И директор почему-то идет на это. А художник по свету счастлив от того, что может получить удовольствие не от быстрой-быстрой, а от качественной профессиональной работы, от искусства. Может быть поэтому год спустя, когда делал «Даму с собачкой» в другом городе, я снова позвал его и он с радостью еще раз подключился к работе. Этой байкой я ответил на ваш вопрос, «учитываю ли я». Нет не учитываю.
— Какие из исторических периодов, свидетелем которых вы стали, были более или менее благоприятны для театра как вида искусства?
— Самым благоприятным временем лично для меня был период начала восьмидесятых до двухтысячных. А пожалуй, плюс еще десять лет!
— Театр на что-то влияет? Он может что-то изменить?

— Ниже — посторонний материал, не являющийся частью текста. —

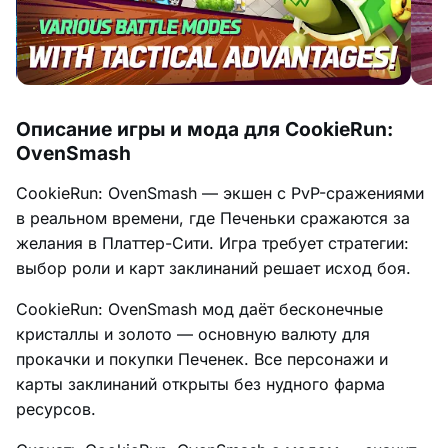
Описание игры и мода для CookieRun:
OvenSmash
CookieRun: OvenSmash — экшен с PvP-сражениями
в реальном времени, где Печеньки сражаются за
желания в Платтер-Сити. Игра требует стратегии:
выбор роли и карт заклинаний решает исход боя.
CookieRun: OvenSmash мод даёт бесконечные
кристаллы и золото — основную валюту для
прокачки и покупки Печенек. Все персонажи и
карты заклинаний открыты без нудного фарма
ресурсов.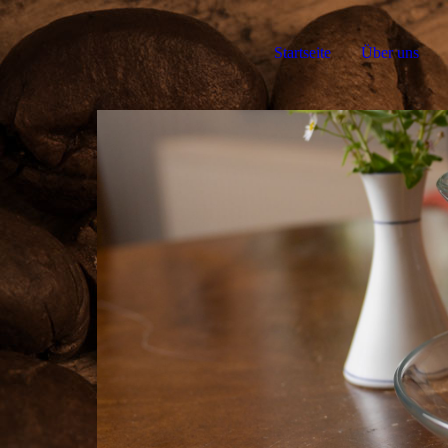
Startseite
Über uns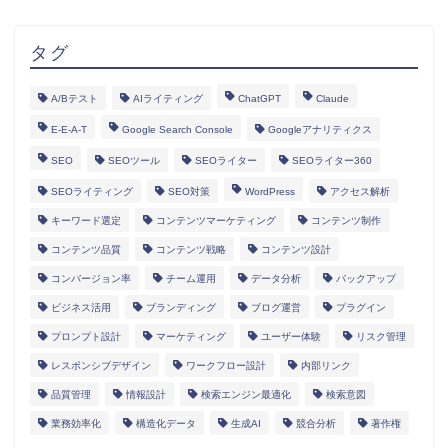
タグ
A/Bテスト
AIライティング
ChatGPT
Claude
E-E-A-T
Google Search Console
Googleアナリティクス
SEO
SEOツール
SEOライター
SEOライター360
SEOライティング
SEO対策
WordPress
アクセス解析
キーワード選定
コンテンツマーケティング
コンテンツ制作
コンテンツ品質
コンテンツ戦略
コンテンツ設計
コンバージョン率
チーム運用
データ分析
バックアップ
ビジネス活用
ブランディング
ブログ運営
プラグイン
プロンプト設計
マーケティング
ユーザー体験
リスク管理
レスポンシブデザイン
ワークフロー設計
内部リンク
HOME
品質管理
情報設計
検索エンジン最適化
検索意図
業務効率化
構造化データ
生成AI
競合分析
著作権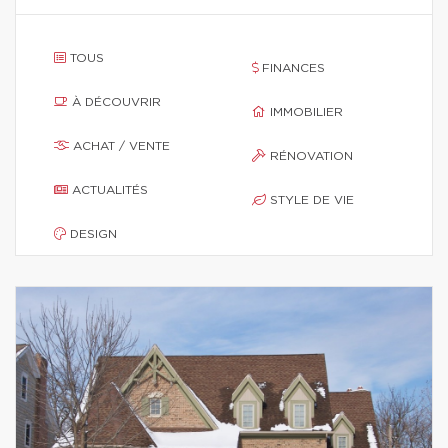
TOUS
FINANCES
À DÉCOUVRIR
IMMOBILIER
ACHAT / VENTE
RÉNOVATION
ACTUALITÉS
STYLE DE VIE
DESIGN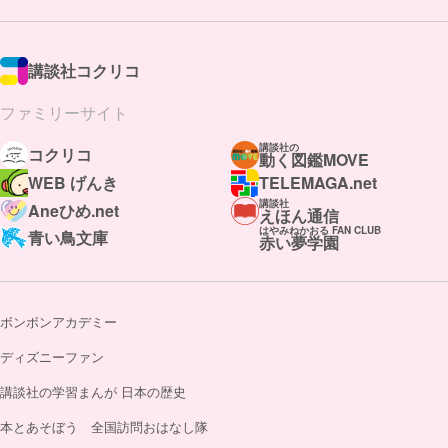
講談社コクリコ
ファミリーサイト
講談社の
コクリコ
動く図鑑MOVE
WEB げんき
TELEMAGA.net
講談社
Aneひめ.net
えほん通信
はやみねかおる FAN CLUB
青い鳥文庫
赤い夢学園
ボンボンアカデミー
ディズニーファン
講談社の学習まんが 日本の歴史
本とあそぼう 全国訪問おはなし隊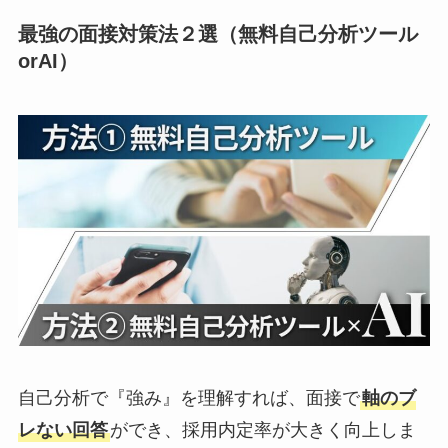
最強の面接対策法２選（無料自己分析ツール
orAI）
自己分析で『強み』を理解すれば、面接で
軸のブ
レない回答
ができ、採用内定率が大きく向上しま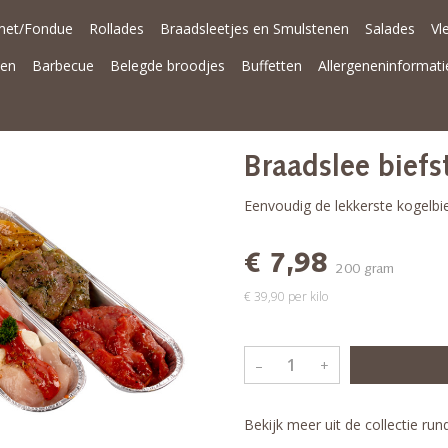
met/Fondue
Rollades
Braadsleetjes en Smulstenen
Salades
Vl
nen
Barbecue
Belegde broodjes
Buffetten
Allergeneninformati
Braadslee biefs
Eenvoudig de lekkerste kogelbie
€ 7,98
200 gram
€ 39,90 per kilo
–
+
Bekijk meer uit de collectie ru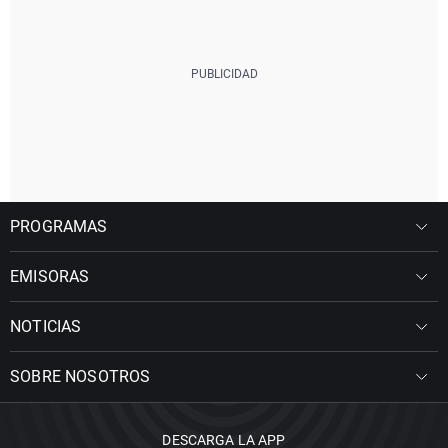
PROGRAMAS
EMISORAS
NOTICIAS
SOBRE NOSOTROS
DESCARGA LA APP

— Театр ничего изменить не может. Театр может только помочь одинокому несчастному человеку, показав ему, что есть и другие тоже очень одинокие и очень несчастные, например принц Гамлет. А у принца ой-ой какие проблемы: папа умер, мама вышла замуж за дядю, а дядя, оказывается, и убил папу. Тетки в зале рыдают, мужики тоже смахивают слезу. И вот этот ОДИНОКИЙНЕСЧАСТНЫЙ думает: «Я не один такой, раз сам Шекспир написал в стихах об этом огромную историю». Театр ничего не может изменить, но он может помочь ощутить себя в пространстве.
— Почему он тогда с таким рвением загонялся в советский период в прокрустово ложе цензуры?
— Я расскажу вам знаменитую историю, которая произошла на наших с Генриеттой Наумовной глазах. Мы учились у Товстоногова. Репетировался спектакль по пьесе Зорина «Римская комедия». Дело происходило в античном Риме. Император и его подданные разбирались в каких-то древнеримских проблемах, но в зрительном зале было абсолютно ясно: это не про античный Рим — это про нас. Мы, студенты, помирали с хохота: «Это будет нечто!» И вот к Товстоногову приходит начальство (а он был абсолютно неприкасаем). Ему говорят: «Это идти не может. Надо эти слова вымарать, а эту фразу…» Сорок правок: «Потому что возникают нехорошие ассоциации». Товстоногов — умный человек, делает эти сорок правок. Снова приходит начальство и… закрывает окончательно спектакль. Товстоногов: «Но мы же выкинули все, что вы потребовали, все, что вызывает ненужные ассоциации!» Цензоры: «Ассоциации вы выкинули, а аллюзии остались». Дело в том, что аллюзии находятся в зрительном зале. Вот в чем вся штука. Если артисты дышат тем же, чем дышит зрительный зал, театр жив, несмотря на все запреты и кастрации.
— Как быть независимым при любых обстоятельствах? Даже в таких жестких условиях, какие были в Советском Союзе.
— Надо просто быть независимым. Анатолий Эфрос был абсолютно независимым от советской действительности. Он просто не учитывал наличие ее. А власть больше всего бесит, когда ее игнорируют. Эфроса один раз уволили, второй раз уволили. А он все ставил… Потом почему-то перевели на Таганку и там угробили. Мы знаем истории людей, которые жили во времена самых жестоких репрессий и при этом оставались свободными. Их можно пересчитать по пальцам, но они были, есть и будут. Это свойство художника. Это его природа.